▶ **RECORDS SUPPLIED**

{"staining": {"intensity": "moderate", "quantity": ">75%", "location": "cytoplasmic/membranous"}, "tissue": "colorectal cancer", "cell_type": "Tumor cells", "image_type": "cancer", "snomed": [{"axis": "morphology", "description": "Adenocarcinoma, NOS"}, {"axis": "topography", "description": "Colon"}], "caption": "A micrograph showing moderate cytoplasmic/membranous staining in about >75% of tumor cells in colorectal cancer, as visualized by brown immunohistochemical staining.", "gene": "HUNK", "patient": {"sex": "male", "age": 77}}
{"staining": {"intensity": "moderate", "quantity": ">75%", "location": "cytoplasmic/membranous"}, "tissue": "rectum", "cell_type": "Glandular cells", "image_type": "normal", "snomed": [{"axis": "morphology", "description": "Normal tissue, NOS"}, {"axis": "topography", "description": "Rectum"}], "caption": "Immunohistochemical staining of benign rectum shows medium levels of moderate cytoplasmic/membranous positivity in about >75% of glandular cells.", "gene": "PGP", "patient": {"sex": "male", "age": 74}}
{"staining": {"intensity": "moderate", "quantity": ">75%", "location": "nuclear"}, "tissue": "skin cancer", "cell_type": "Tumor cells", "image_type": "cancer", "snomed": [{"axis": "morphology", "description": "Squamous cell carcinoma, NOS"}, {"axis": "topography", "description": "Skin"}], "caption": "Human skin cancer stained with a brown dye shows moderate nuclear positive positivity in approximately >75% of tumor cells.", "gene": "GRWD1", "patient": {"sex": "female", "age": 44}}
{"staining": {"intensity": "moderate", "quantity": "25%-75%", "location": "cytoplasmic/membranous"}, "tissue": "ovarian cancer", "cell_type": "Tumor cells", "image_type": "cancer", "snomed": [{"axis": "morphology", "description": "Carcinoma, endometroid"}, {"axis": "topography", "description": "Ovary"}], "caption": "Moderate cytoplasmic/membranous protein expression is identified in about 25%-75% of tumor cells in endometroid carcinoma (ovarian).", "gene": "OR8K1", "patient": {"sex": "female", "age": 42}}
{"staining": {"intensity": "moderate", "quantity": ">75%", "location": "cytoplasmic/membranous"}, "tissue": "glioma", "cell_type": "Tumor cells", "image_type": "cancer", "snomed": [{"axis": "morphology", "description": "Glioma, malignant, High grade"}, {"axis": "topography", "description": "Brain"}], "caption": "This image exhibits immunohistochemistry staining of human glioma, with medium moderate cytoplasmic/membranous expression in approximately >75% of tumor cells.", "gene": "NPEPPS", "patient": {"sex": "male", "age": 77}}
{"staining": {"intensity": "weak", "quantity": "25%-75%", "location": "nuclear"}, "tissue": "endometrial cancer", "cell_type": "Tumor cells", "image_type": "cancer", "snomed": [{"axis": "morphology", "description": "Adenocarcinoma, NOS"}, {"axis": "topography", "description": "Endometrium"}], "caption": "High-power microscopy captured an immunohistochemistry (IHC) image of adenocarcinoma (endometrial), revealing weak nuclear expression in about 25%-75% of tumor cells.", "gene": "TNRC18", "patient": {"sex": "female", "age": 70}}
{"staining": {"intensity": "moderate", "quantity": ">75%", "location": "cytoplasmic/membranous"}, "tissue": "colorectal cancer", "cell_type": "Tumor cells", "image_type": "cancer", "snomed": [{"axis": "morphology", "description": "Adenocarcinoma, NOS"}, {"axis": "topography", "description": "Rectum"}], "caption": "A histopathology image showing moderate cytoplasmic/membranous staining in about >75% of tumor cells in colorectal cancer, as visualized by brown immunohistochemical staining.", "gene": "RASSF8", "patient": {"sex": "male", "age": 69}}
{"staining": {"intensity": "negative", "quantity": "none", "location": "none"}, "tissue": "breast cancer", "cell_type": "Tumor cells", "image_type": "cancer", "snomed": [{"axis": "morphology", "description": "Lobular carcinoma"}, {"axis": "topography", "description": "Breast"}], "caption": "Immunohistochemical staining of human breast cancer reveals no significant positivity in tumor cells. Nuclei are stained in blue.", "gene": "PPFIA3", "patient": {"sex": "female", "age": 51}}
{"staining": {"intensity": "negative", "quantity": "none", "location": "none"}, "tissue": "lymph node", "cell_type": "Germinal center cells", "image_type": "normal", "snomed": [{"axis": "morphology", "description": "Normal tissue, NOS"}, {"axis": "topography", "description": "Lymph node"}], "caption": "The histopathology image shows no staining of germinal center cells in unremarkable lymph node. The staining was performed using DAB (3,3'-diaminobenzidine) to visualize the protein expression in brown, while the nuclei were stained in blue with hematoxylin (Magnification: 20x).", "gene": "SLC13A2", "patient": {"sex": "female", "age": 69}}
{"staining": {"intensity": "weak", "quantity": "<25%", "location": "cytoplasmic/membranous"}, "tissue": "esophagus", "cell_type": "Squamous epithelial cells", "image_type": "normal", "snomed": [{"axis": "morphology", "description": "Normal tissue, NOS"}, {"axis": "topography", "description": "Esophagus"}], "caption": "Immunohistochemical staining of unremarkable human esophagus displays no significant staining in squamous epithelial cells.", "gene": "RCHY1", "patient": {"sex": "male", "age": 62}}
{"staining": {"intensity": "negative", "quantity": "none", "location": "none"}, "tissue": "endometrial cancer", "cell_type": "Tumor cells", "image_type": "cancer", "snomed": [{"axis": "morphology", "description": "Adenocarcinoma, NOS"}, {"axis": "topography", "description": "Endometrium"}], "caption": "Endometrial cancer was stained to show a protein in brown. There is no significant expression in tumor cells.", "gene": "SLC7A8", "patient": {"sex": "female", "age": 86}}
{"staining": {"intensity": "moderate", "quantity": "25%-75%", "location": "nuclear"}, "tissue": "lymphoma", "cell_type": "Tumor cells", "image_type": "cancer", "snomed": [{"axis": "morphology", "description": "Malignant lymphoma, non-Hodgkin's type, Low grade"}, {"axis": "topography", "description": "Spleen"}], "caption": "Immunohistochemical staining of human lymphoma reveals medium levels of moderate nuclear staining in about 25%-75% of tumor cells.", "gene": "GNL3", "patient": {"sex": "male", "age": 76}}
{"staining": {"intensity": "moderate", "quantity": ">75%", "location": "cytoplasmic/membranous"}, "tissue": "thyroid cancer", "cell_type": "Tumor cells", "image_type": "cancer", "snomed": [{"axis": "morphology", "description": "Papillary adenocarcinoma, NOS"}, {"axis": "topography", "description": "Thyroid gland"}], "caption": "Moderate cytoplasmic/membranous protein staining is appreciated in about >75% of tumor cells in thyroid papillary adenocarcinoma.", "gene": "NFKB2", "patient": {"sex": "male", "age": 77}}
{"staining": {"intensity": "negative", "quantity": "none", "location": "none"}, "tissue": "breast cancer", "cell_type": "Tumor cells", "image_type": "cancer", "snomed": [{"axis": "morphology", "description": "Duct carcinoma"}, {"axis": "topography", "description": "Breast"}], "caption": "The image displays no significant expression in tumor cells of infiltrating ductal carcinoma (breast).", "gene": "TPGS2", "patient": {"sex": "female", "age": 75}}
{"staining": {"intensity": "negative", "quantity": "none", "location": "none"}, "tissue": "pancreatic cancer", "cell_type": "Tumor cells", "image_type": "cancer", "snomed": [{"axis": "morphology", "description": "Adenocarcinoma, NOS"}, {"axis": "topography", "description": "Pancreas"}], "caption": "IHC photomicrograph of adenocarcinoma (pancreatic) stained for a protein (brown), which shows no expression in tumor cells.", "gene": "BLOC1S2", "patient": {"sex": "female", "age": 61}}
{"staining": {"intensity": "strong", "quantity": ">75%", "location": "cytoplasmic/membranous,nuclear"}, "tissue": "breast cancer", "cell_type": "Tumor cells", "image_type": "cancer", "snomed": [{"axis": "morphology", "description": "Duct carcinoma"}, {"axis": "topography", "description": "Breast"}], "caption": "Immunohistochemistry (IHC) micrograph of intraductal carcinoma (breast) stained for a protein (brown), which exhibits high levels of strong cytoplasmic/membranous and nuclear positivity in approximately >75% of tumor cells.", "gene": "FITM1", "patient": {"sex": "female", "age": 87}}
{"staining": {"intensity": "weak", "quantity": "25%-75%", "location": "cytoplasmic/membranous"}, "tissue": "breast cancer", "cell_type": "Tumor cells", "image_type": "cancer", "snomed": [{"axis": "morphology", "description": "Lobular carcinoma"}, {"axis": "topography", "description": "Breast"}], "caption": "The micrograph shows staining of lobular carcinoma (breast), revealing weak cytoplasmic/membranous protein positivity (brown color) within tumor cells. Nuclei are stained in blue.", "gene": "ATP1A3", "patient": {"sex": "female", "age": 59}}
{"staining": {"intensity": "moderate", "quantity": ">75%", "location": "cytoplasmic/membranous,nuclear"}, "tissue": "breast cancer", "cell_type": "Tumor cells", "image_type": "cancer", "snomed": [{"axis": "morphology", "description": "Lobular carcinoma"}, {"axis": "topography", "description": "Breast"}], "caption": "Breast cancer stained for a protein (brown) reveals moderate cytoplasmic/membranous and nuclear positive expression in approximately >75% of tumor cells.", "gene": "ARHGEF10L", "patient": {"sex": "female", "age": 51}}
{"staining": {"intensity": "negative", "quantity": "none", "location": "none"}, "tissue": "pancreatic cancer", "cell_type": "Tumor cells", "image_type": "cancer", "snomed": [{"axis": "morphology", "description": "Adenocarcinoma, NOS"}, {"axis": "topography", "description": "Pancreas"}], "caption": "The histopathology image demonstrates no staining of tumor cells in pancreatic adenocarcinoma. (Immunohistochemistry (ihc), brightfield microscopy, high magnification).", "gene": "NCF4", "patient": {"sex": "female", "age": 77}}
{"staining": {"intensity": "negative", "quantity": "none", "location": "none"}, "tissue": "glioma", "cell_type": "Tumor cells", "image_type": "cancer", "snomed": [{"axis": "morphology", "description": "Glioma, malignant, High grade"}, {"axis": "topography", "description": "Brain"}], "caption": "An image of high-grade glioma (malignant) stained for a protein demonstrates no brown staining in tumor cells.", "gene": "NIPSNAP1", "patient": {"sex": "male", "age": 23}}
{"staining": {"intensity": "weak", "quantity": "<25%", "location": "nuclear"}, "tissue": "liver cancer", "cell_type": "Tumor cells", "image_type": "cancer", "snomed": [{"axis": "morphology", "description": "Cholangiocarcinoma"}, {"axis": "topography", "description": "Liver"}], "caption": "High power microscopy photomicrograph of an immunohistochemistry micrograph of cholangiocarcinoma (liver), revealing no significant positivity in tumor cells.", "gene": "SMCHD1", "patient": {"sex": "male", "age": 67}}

▶ **EXERCISE DIRECTIONS**
Look over the records above and copy each line that includes the string "Endometrium".

▶ **ANSWER SECTION**
{"staining": {"intensity": "weak", "quantity": "25%-75%", "location": "nuclear"}, "tissue": "endometrial cancer", "cell_type": "Tumor cells", "image_type": "cancer", "snomed": [{"axis": "morphology", "description": "Adenocarcinoma, NOS"}, {"axis": "topography", "description": "Endometrium"}], "caption": "High-power microscopy captured an immunohistochemistry (IHC) image of adenocarcinoma (endometrial), revealing weak nuclear expression in about 25%-75% of tumor cells.", "gene": "TNRC18", "patient": {"sex": "female", "age": 70}}
{"staining": {"intensity": "negative", "quantity": "none", "location": "none"}, "tissue": "endometrial cancer", "cell_type": "Tumor cells", "image_type": "cancer", "snomed": [{"axis": "morphology", "description": "Adenocarcinoma, NOS"}, {"axis": "topography", "description": "Endometrium"}], "caption": "Endometrial cancer was stained to show a protein in brown. There is no significant expression in tumor cells.", "gene": "SLC7A8", "patient": {"sex": "female", "age": 86}}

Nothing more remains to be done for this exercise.